The battle lines have been drawn in a conflict that appears headed toward Capitol Hill.

Some of the nation's best-known investors, including Warren Buffett, contend that expensing stock options will produce more credible financial statements, an objective that has become even more important after a siege of disillusioning accounting scandals.

"This is a day the investment community has been waiting for," said Patrick McGurn, a senior vice president of Institutional Shareholder Services, which advises major investors. "This is the beginning of accounting transparency."

Hundreds of major companies already have agreed to expense stock options voluntarily, including some prominent high-tech companies such as online retailer Amazon.com.

But most companies that have been distributing bushels of stock options — a group anchored in Silicon Valley — depict the FASB proposal as an administrative nightmare that will muddy income statements even more and stifle future innovation in the United States.

"It's bad for the American economy," said Rick White, a former congressman who heads TechNet, a Silicon Valley group that represents 200 high-tech companies.

Stock options emerged as a gold mine for companies and employees alike during the past 15 years.

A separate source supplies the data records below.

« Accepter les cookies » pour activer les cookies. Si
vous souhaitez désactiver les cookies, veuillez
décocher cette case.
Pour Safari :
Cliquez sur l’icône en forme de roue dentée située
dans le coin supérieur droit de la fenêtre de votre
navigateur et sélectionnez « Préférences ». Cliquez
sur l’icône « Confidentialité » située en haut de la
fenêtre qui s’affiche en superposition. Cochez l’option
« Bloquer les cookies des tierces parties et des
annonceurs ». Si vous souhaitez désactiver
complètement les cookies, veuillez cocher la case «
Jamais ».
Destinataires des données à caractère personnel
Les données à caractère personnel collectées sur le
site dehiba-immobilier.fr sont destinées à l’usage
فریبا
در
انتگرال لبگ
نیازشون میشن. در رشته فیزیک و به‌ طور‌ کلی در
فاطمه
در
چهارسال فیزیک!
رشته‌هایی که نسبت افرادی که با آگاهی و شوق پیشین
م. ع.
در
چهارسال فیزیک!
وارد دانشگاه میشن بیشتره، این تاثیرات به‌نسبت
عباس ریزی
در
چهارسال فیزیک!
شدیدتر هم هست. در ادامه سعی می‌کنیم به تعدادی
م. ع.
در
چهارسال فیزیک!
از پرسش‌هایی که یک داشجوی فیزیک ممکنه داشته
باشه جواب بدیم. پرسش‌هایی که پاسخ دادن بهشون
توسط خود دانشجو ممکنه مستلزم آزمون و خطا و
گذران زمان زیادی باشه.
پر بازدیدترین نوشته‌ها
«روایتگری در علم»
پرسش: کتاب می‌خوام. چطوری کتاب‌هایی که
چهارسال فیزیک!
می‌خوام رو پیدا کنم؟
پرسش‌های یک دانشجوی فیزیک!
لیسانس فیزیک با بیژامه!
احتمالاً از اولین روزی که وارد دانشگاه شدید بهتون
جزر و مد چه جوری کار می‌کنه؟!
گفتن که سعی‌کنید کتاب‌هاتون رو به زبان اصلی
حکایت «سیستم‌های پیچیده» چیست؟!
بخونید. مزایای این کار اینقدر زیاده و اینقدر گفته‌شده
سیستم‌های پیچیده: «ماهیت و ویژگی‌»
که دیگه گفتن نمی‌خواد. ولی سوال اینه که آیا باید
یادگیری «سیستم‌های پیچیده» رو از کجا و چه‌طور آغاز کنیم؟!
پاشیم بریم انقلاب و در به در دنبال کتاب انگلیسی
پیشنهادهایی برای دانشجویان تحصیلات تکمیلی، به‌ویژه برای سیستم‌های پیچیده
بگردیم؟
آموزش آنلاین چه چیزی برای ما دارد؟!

The options allow workers to buy an employer's shares at a fixed price and then sell them at a profit if the company's stock rises.

Companies embraced stock options because they became an effective way to attract talented workers without increasing payroll costs or diminishing profits, under the current accounting rules.

Many rank-and-file employees regard stock options as their best bet for striking it rich — a phenomenon that occurred regularly in Silicon Valley during the bull market of the 1990s.

But the corporate chicanery of Enron Corp. and WorldCom triggered a backlash against stock options. Critics believe the options gave greedy executives an incentive to manipulate earnings so they could drive up their company's stock price and realize multimillion dollar windfalls.

Forcing companies to deduct stock options from profits would force corporate boards to become more judicious about doling out the awards, according to shareholder activists.

Bipartisan legislation gaining strength in the House would limit required expensing of options to those owned by the top five executives in a corporation. It also would prevent a new FASB mandate from taking effect until an economic impact study is done.